Turning hypotheses into design experiments
With a hypothesis as a guide, the next step is to design experiments to test these assumptions or bets. This phase is about creating controlled conditions to observe, collect data, and ultimately learn from the results. Each experiment is a story waiting to be told, with your hypothesis driving the narrative.
In a nutshell, this is the general process of creating a product experiment:
- Define and create your variant: Identify what you will change and bring it to life as a design variant/s to test against the original. You have two options here. Incremental small changes take more time but produce more accurate results or a big bang where you change more things to see if their sum moves the needle.
- Develop your methodology: Choose the most effective way to experiment, considering factors like user segment, sample size, duration and format like user testing, A/B testing or smoke testing, for example.

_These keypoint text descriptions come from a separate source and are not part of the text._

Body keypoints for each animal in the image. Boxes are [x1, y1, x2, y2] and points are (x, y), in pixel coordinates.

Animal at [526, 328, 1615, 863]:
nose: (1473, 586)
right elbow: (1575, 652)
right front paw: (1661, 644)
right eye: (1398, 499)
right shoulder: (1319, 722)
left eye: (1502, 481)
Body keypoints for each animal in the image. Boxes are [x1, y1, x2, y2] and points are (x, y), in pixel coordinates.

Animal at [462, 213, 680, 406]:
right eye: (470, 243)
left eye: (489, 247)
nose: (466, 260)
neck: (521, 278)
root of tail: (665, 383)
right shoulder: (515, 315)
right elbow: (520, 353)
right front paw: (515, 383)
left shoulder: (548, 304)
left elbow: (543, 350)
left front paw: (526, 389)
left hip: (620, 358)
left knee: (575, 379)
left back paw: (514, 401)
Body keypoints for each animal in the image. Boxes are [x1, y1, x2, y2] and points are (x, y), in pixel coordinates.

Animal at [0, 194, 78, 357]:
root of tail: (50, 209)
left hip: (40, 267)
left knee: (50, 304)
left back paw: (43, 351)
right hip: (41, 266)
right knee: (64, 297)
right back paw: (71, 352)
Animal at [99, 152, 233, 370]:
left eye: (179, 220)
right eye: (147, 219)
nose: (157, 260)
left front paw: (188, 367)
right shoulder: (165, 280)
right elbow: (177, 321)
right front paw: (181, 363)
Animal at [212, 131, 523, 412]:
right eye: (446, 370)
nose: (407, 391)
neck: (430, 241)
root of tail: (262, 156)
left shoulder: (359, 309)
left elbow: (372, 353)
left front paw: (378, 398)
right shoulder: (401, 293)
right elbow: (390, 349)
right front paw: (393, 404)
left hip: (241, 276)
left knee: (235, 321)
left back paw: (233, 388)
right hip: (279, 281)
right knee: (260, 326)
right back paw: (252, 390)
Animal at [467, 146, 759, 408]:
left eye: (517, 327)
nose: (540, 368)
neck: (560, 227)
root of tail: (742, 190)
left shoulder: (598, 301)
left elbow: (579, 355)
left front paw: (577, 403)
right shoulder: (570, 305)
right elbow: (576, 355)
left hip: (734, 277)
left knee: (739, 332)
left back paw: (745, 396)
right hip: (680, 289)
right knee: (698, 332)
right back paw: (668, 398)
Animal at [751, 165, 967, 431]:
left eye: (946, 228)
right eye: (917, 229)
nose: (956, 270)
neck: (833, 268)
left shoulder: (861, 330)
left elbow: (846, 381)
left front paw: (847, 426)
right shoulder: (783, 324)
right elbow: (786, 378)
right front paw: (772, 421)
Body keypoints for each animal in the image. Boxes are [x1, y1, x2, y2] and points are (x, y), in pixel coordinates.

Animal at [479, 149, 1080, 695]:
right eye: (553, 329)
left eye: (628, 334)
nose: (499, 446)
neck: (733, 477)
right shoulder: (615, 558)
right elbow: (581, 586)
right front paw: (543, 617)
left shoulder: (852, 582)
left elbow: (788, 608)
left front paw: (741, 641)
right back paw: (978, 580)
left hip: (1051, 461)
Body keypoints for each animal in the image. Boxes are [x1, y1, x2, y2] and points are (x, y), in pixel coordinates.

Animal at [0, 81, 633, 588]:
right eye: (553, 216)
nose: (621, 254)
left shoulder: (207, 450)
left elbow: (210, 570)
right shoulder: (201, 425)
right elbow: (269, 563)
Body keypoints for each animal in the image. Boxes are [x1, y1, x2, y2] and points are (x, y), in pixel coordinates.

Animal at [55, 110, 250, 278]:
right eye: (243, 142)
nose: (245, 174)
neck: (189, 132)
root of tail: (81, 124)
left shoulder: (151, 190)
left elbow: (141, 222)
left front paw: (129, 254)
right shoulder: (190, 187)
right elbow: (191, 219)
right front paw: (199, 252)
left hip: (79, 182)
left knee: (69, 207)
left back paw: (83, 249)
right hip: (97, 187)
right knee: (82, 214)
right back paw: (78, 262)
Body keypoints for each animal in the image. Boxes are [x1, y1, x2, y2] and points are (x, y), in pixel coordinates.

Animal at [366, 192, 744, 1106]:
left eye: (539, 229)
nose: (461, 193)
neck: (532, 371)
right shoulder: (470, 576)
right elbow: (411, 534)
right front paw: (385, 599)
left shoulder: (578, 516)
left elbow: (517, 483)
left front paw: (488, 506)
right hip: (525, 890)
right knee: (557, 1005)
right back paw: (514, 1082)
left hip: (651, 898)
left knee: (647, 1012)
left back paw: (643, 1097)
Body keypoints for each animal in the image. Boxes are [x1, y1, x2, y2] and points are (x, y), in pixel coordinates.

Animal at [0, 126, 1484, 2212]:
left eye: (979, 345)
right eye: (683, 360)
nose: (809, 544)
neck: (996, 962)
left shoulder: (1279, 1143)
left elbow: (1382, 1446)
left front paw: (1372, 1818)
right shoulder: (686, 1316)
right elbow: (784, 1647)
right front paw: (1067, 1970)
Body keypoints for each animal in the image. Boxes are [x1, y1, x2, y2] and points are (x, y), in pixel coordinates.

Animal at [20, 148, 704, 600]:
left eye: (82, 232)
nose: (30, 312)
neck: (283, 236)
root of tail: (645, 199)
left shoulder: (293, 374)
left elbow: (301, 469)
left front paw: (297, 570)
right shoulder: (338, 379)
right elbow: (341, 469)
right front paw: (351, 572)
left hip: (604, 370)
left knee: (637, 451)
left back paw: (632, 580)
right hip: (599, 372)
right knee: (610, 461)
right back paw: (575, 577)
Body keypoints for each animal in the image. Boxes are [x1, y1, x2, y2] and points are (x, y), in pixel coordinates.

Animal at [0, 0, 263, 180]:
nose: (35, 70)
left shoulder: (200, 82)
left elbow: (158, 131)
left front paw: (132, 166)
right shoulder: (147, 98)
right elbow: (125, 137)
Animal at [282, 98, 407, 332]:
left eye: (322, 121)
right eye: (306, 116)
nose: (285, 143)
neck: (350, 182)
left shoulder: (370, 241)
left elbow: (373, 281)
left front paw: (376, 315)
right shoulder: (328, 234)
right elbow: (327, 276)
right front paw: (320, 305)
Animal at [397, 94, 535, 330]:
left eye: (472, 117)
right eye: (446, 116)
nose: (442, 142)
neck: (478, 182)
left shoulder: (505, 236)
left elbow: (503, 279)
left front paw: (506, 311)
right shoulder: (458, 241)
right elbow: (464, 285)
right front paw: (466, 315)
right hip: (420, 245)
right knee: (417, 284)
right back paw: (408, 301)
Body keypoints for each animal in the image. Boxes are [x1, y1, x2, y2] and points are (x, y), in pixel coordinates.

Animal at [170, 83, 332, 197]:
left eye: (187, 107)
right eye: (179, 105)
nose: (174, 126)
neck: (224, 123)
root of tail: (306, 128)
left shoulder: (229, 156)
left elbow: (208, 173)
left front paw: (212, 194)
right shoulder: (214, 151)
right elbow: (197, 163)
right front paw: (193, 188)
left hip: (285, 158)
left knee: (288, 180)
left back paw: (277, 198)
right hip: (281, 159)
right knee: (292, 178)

- Define your metrics: Understand what you’d like to achieve and note what key metrics you want to move and in which direction.
- Execute and observe: Carry out the experiment and observe users while measuring all the relevant metrics for the test duration. Document findings and any relevant feedback from customer support, or follow up with users for more qualitative insights.
- Analyse and conclude: Assess the data against or in favour of your hypothesis. Did the results support your assumption/s? Did they reveal something new or unexpected? Or make no difference? Gather all insights, to either tweak your hypothesis or create a new one based on the learnings.
- Rinse and repeat. As we learn and explore, we apply, tweak, pivot and grow. The process never ends; there is always a metric to move. So, in other words, never rest, keep challenging what you know, and accept that sometimes you can be wrong. Be humble and open to change.
Conclusion
In the ever-evolving landscape of product design, the ability to formulate impactful hypotheses is not just a skill but a mindset. It is about curiosity, experimentation, and the relentless pursuit of improvement. By embracing the iterative hypothesis process, we can unlock endless possibilities, driving innovation and delivering solutions that resonate with users. Refining this skill can empower us to make more informed decisions and communicate impact, driving meaningful change.